THIEYSENEGAL.com : Une opération menée sur la plage du Relais, à Kaolack, a conduit à l’interpellation de trois personnes, tandis que plusieurs autres individus sont parvenus à prendre la fuite. L’affaire, révélée par Libération, serait liée à des rencontres organisées de nuit via des groupes de messagerie.
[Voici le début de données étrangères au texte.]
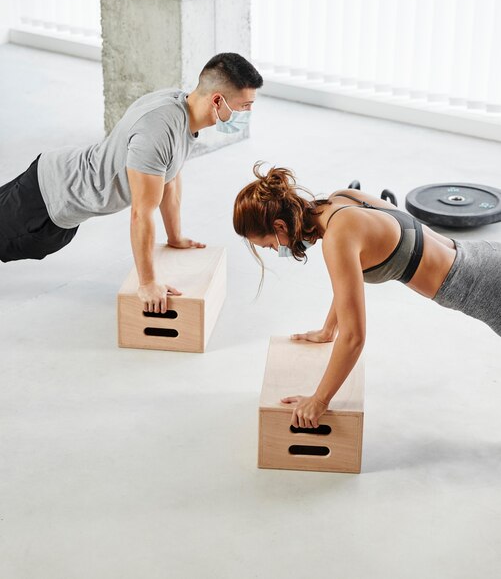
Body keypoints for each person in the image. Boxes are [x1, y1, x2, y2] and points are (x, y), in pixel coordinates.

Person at [233, 162, 501, 429]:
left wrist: (319, 400)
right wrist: (328, 330)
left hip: (485, 287)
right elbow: (348, 284)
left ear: (280, 226)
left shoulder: (339, 238)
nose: (276, 250)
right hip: (483, 256)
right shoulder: (342, 199)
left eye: (269, 246)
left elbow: (354, 338)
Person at [0, 53, 263, 313]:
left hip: (54, 183)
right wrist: (147, 283)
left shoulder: (180, 108)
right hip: (46, 202)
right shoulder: (158, 131)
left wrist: (175, 237)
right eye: (245, 105)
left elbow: (169, 179)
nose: (249, 111)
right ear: (218, 100)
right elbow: (141, 213)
D’après les éléments rapportés, les mis en cause auraient pris l’habitude de se retrouver discrètement sur le site pour des rencontres à caractère sexuel. Alertés sur ces rendez-vous nocturnes, les services de sécurité auraient entrepris une opération de surveillance afin d’identifier les participants.
Pour surprendre les personnes présentes sur les lieux, un agent aurait infiltré la zone à la nage. Une quinzaine d’individus auraient alors été repérés.
À l’arrivée des forces de sécurité, la plupart des personnes présentes auraient réussi à prendre la fuite. Trois suspects ont toutefois été interpellés.
Il s’agit de Cheikh Diagne, 20 ans, tailleur ; Abass Ndiaye, 20 ans, marchand ambulant ; et Pape Diop, 19 ans, peintre.
Les enquêteurs poursuivraient leurs investigations afin d’identifier les autres personnes recherchées dans le cadre de cette affaire.
L’exploitation du téléphone portable d’Abass Ndiaye aurait permis aux enquêteurs de découvrir plusieurs échanges sur les réseaux de messagerie utilisés par le groupe.
Ces éléments seraient désormais versés au dossier afin de déterminer le rôle de chacun des participants et les circonstances exactes des rencontres organisées sur la plage.
Lors de son audition, le mis en cause, présenté comme marié depuis deux ans, aurait reconnu certains faits qui lui sont reprochés. Il aurait notamment évoqué, dans ses déclarations, une influence qu’il attribuerait à « Satan ».
Des réquisitions médicales auraient également été effectuées dans le cadre de l’enquête. Les résultats auraient fait apparaître, chez certains mis en cause, des problèmes de santé nécessitant une prise en charge médicale.
Deux personnes auraient par ailleurs été testées positives au VIH, selon les informations rapportées par Libération.
Ces résultats médicaux devront être appréciés dans leur contexte et ne permettent pas, à eux seuls, d’établir les responsabilités pénales dans le dossier.